Authors: Ale Romero*, Stanford University
Topics: Social Theory, Gender, Migration
Keywords: transgender, latinx, migration, death
Session Type: Paper
Presentation File: No File Uploaded
In her 2013 essay, “Plantation Futures,” Katherine McKittrick begins with a recounting of a cemetery in Lower Manhattan where throughout the 17th and 18th centuries, thousands of enslaved Africans were buried. McKittrick details the process of excavation, and memorializing the dead (1). While McKittrick’s work is specifically about anti-blackness and captivity, her work urges us to think about how life and death are manifest in spatial arrangements and specifically in the city scape. In this presentation, I think through how trans of color life and death constitute trans of color spatial arrangements. That is, how are trans life and trans death constitutive of a trans of color spatiality, and how, if at all, does this potential analysis help in “addressing race, space, and premature and preventable death”? (2). Moreover, how does doing this work highlight “a spatial continuity between the living and the dead, between science and storytelling, and between past and present”? (2).
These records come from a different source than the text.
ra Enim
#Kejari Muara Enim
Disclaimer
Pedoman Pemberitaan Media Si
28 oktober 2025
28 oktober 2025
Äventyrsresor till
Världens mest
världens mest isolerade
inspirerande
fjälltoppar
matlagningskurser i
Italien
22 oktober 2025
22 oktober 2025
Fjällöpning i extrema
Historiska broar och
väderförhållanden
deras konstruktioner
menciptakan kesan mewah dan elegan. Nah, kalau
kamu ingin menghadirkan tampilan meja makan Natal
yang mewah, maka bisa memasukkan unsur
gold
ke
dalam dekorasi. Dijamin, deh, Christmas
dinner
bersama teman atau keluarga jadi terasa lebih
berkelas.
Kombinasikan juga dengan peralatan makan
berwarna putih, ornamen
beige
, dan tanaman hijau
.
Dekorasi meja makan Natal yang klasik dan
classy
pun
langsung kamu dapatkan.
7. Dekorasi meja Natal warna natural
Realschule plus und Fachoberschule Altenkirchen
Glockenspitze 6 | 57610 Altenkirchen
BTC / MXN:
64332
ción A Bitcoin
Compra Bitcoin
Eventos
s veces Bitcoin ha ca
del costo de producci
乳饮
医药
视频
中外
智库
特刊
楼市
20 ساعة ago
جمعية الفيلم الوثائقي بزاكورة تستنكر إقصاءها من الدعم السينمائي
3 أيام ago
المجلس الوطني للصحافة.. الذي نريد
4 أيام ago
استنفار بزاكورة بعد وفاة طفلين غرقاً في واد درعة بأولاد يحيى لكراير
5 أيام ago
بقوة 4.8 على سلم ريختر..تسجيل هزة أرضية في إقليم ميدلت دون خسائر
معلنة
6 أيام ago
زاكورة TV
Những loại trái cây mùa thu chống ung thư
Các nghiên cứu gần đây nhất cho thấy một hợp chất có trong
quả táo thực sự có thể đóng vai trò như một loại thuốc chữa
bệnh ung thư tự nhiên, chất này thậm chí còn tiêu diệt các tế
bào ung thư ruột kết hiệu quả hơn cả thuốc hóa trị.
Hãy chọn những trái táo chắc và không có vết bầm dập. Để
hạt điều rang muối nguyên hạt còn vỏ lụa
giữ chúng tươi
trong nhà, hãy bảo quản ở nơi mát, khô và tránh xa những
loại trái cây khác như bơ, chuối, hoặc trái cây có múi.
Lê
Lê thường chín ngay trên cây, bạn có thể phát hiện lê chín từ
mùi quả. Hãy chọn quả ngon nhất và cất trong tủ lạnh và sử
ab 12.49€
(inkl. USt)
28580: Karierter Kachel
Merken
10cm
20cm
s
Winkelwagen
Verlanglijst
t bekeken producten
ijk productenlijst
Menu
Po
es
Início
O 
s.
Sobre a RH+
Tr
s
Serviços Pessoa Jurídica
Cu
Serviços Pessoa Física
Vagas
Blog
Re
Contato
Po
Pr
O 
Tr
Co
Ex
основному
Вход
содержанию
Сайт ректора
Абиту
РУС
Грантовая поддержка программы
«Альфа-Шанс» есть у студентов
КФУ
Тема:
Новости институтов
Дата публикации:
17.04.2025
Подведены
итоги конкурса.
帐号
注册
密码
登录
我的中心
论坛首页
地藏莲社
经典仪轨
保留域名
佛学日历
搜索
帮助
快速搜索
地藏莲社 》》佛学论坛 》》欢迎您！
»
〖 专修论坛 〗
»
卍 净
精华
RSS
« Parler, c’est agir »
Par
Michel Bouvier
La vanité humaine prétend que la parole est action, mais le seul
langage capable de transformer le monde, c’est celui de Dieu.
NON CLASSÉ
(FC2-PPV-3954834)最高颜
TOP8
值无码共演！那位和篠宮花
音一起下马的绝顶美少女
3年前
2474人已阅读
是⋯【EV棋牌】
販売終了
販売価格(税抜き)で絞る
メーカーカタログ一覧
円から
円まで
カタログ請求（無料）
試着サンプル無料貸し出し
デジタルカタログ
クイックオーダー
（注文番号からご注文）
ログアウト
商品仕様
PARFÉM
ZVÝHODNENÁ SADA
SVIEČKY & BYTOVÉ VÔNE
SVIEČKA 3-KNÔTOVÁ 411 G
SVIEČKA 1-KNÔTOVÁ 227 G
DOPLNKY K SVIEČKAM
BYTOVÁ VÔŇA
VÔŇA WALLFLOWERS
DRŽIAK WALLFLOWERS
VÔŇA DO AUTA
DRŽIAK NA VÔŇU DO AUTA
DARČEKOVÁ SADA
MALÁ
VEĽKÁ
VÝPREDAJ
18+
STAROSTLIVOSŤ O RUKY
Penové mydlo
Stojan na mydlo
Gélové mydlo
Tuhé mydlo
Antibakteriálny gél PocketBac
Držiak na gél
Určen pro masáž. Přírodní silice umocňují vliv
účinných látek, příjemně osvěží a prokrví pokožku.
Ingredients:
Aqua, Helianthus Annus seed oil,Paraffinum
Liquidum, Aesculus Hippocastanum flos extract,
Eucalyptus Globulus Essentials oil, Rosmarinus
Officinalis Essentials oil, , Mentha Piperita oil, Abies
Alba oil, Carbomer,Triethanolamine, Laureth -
To do this work, I think with and through the positioning of an ancestor worship altar in the living room of an organization for and by trans Latina migrants. I suggest that in order to understand the spatiality of trans of color existence we must consider trans of color death simultaneously with life, and death as always already racialized and gendered. Moreover, I highlight the ways that trans Latina migrants’ practices of care extend beyond life.